━━━ PASSAGE GIVEN ━━━

Speaker
Description
We study the relativistic, inviscid accretion flow in a generic stationary axisymmetric Kerr-Taub-NUT (KTN) space-time in presence of the shock waves. Along with the mass, this KTN space-time contains the spin parameter or the Kerr parameter ($a_{\rm k}$) and the NUT parameter ($n$). Depending on the values of $a_{\rm k}$ and $n$ this space-time represents either black-hole or naked singularity. We obtain the global solutions by solving the governing equations that describe the relativistic accretion flow in KTN black hole. The flow experiences centrifugal repulsion that eventually triggers discontinuous shock transition provided the relativistic shock conditions are satisfied. The post-shock region contains high entropy over the pre shock flow, that prefers the shock-induced solution than the shock free solution. Due to shock compression, the post-shock flow (equivalently post-shock corona, hereafter PSC) becomes hot and dense, and produces high energy radiations after reprocessing the soft photons from the pre-shock flow via inverse Comptonization. Usually, PSC is characterized by shock location ($r_s$), compression ratio ($R$), and shock strength ($S$), which are dependent on the flow parameters, namely energy (${\cal E}$) and angular momentum ($\lambda$). Therefore, we identify the effective region of the parameter space in the $\lambda-{\cal E}$ plane for shock and observe that shock forms for a wide range of flow parameters. We also find that $a_{\rm k}$ and $n$ act oppositely in determining the shock parameter space. Finally, we calculate the disc luminosity ($L$) considering free-free emissions and conclude that global shock solutions are energetically preferred as they are relatively more luminous compared to the shock free solutions.

━━━ MATERIAL ━━━

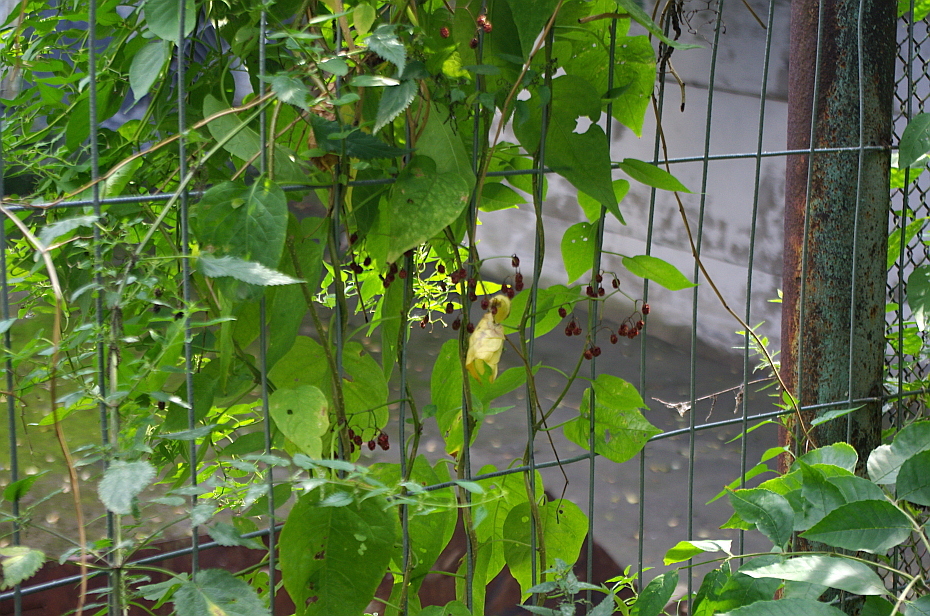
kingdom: Plantae
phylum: Tracheophyta
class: Magnoliopsida
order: Solanales
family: Solanaceae
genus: Solanum
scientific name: Solanum dulcamara
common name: Climbing nightshade
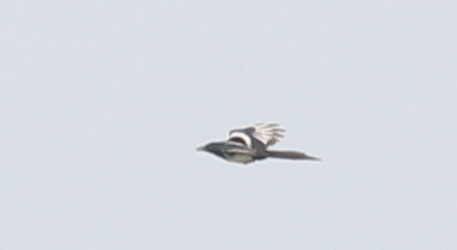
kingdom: Animalia
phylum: Chordata
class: Aves
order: Passeriformes
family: Corvidae
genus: Pica
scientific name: Pica pica
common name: Eurasian magpie
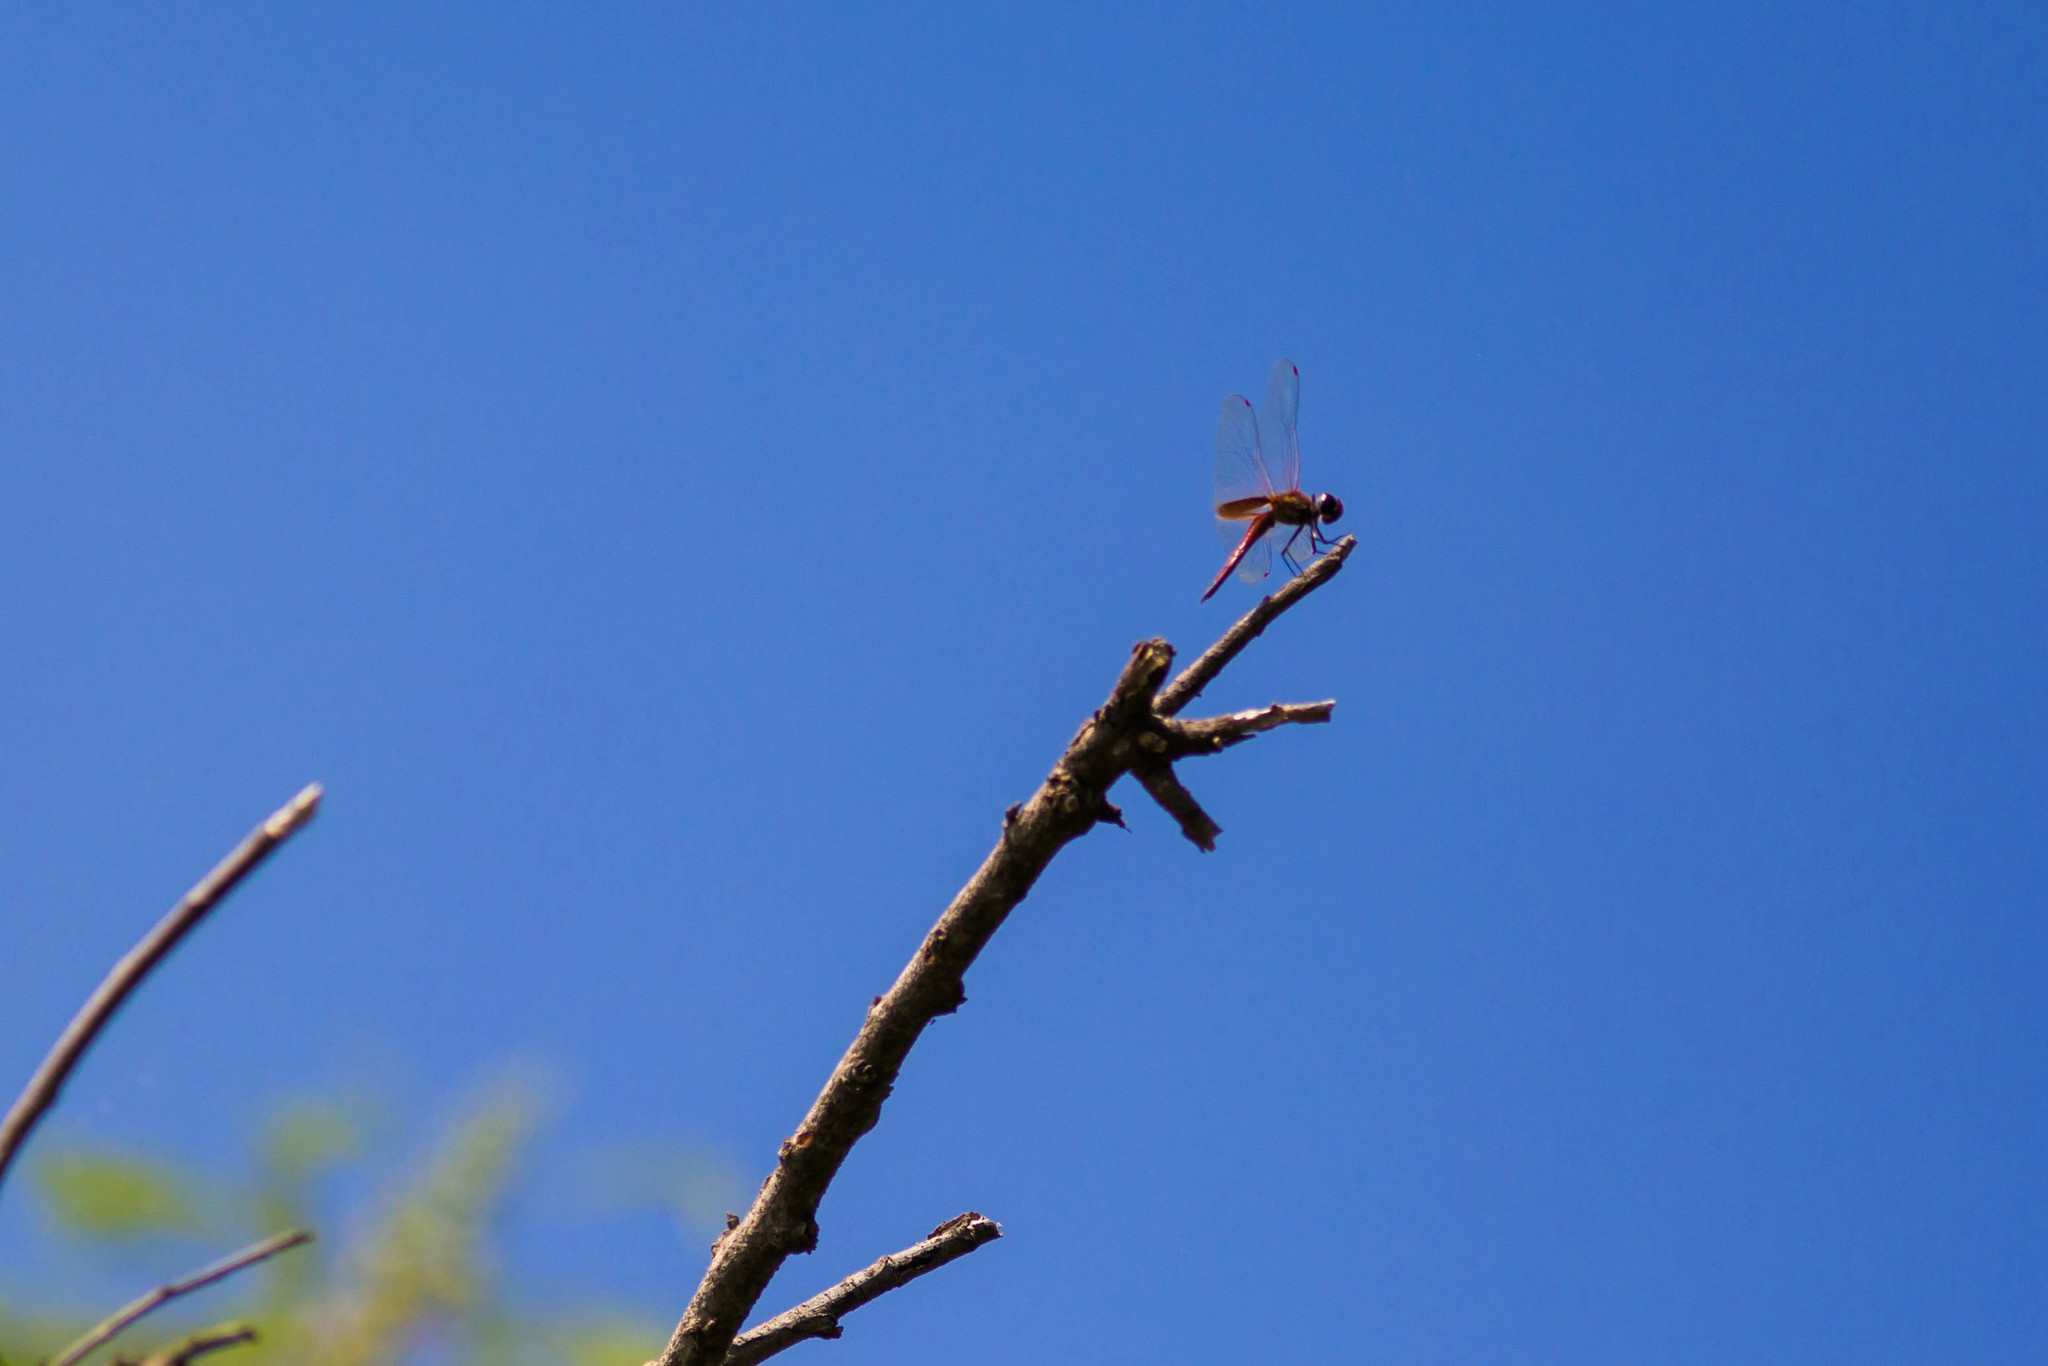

━━━

*YOUR TASK*.
Please quote the full text on shocks in Kerr-Taub-NUT accretion flow word for word, from its first line to its last.

*THE RESULT*.
Speaker
Description
We study the relativistic, inviscid accretion flow in a generic stationary axisymmetric Kerr-Taub-NUT (KTN) space-time in presence of the shock waves. Along with the mass, this KTN space-time contains the spin parameter or the Kerr parameter ($a_{\rm k}$) and the NUT parameter ($n$). Depending on the values of $a_{\rm k}$ and $n$ this space-time represents either black-hole or naked singularity. We obtain the global solutions by solving the governing equations that describe the relativistic accretion flow in KTN black hole. The flow experiences centrifugal repulsion that eventually triggers discontinuous shock transition provided the relativistic shock conditions are satisfied. The post-shock region contains high entropy over the pre shock flow, that prefers the shock-induced solution than the shock free solution. Due to shock compression, the post-shock flow (equivalently post-shock corona, hereafter PSC) becomes hot and dense, and produces high energy radiations after reprocessing the soft photons from the pre-shock flow via inverse Comptonization. Usually, PSC is characterized by shock location ($r_s$), compression ratio ($R$), and shock strength ($S$), which are dependent on the flow parameters, namely energy (${\cal E}$) and angular momentum ($\lambda$). Therefore, we identify the effective region of the parameter space in the $\lambda-{\cal E}$ plane for shock and observe that shock forms for a wide range of flow parameters. We also find that $a_{\rm k}$ and $n$ act oppositely in determining the shock parameter space. Finally, we calculate the disc luminosity ($L$) considering free-free emissions and conclude that global shock solutions are energetically preferred as they are relatively more luminous compared to the shock free solutions.